● Text block:
+++++

Paclitaxel and docetaxel are primary treatments for cancer but there are significant adverse side effects to their use.

“Physicians and scientists have known for decades that paclitaxel and docetaxel are effective cancer killing agents, and have long searched for ways to preferentially retain high concentration of drug at the treatment site to increase efficacy,” Maurie Markman, MD, president of Medicine and Science, Cancer Treatment Centers of America, said in the news release announcing the formation of NanOlogy.

NanOlogy has developed sterile suspension forms of NanoPac – nanoparticle paclitaxel – and NanoDoce – nanoparticle docetaxel – as well as an inhaled form of NanoPac. A topical form identified as SOR007 – nanoparticle paclitaxel – ointment was developed by affiliate, DFB Soria, and licensed to NanOlogy for clinical development in oncology.

The sterile suspension has been designed to be injected directly into tumors, cysts, peritoneum, or other body cavities, where studies have demonstrated the nanoparticles remain and slowly release for four weeks, resulting in prolonged local exposure.

NanoPac development includes clinical trial evaluation of its sterile suspension in ovarian cancer (with orphan drug designation), prostate cancer, pancreatic cancer and pancreatic mucinous cysts, the news release said.

In addition, clinical trial evaluation of SOR007 ointment is underway for actinic keratosis under affiliate Soria, and is expected to begin in the fourth quarter for cutaneous metastases. Clinical trials in various cancers are planned in 2018 for NanoDoce pending approval of its Investigational New Drug application by the U.S. Food and Drug Administration. The inhaled version of NanoPac is in a preclinical efficacy – the ability to produce a desired or intended result – study for lung cancer.

+++++

● Records provided:
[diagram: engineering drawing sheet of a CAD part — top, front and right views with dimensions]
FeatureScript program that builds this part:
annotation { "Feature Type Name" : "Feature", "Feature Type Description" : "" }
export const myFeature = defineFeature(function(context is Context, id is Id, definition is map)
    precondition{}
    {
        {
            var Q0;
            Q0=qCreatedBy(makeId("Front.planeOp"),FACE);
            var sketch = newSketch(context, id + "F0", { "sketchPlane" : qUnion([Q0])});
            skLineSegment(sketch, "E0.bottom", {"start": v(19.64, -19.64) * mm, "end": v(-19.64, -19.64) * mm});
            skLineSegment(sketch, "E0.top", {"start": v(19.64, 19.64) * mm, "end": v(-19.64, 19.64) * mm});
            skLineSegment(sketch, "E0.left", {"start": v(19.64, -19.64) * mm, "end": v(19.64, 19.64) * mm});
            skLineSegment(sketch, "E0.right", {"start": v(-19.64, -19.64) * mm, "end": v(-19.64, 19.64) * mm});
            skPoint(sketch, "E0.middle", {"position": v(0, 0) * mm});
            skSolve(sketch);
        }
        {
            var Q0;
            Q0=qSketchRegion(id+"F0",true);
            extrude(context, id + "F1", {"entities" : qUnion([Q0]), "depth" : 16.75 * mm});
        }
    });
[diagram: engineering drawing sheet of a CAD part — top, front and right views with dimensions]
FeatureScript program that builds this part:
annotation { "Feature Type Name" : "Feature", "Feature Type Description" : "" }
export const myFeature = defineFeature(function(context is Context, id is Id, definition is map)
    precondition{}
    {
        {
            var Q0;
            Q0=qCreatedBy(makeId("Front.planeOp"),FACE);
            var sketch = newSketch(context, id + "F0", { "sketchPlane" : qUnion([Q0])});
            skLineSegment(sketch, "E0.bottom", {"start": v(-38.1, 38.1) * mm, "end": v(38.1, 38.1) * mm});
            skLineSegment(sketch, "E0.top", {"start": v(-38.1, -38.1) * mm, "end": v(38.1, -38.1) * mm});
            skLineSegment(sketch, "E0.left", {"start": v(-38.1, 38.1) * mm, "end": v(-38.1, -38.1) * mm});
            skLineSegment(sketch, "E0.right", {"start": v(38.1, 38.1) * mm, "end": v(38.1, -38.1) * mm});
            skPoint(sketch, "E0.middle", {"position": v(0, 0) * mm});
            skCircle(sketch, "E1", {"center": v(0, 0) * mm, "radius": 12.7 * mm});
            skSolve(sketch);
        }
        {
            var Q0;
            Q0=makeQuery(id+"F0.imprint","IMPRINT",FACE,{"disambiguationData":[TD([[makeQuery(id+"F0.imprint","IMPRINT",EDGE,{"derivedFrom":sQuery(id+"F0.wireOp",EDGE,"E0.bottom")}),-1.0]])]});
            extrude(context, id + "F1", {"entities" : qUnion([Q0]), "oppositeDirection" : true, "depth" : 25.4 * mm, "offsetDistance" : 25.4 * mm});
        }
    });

+++++

● The task:
Extend the text on NanOlogy's nanoparticle paclitaxel and docetaxel by writing what comes after its last sentence. The material comes from a different source than the text about NanOlogy's nanoparticle cancer drugs.

● Your response:
“Unlike other nanoparticles, which require coating agents to keep them stable, our nanoparticles are stable in their naked form and are suspended prior to use in simple vehicles without coating agents,” the new company said it its news release.

NanOlogy LLC (www.nanology.us) is a company formed by DFB Pharmaceuticals LLC, CritiTech Inc. of Lawrence, Kansas, and US Biotest Inc. of San Luis Obispo, California, to finance and clinically develop a patented nanoparticle technology platform for local, sustained delivery of proven drugs aimed at increasing their safety and efficacy in the treatment of cancer and related conditions.

CritiTech Inc. is private Kansas particle engineering company focused on developing new drugs and improving existing drugs.

US Biotest Inc. is a private company dedicated to the development of therapeutics to address serious unmet medical needs.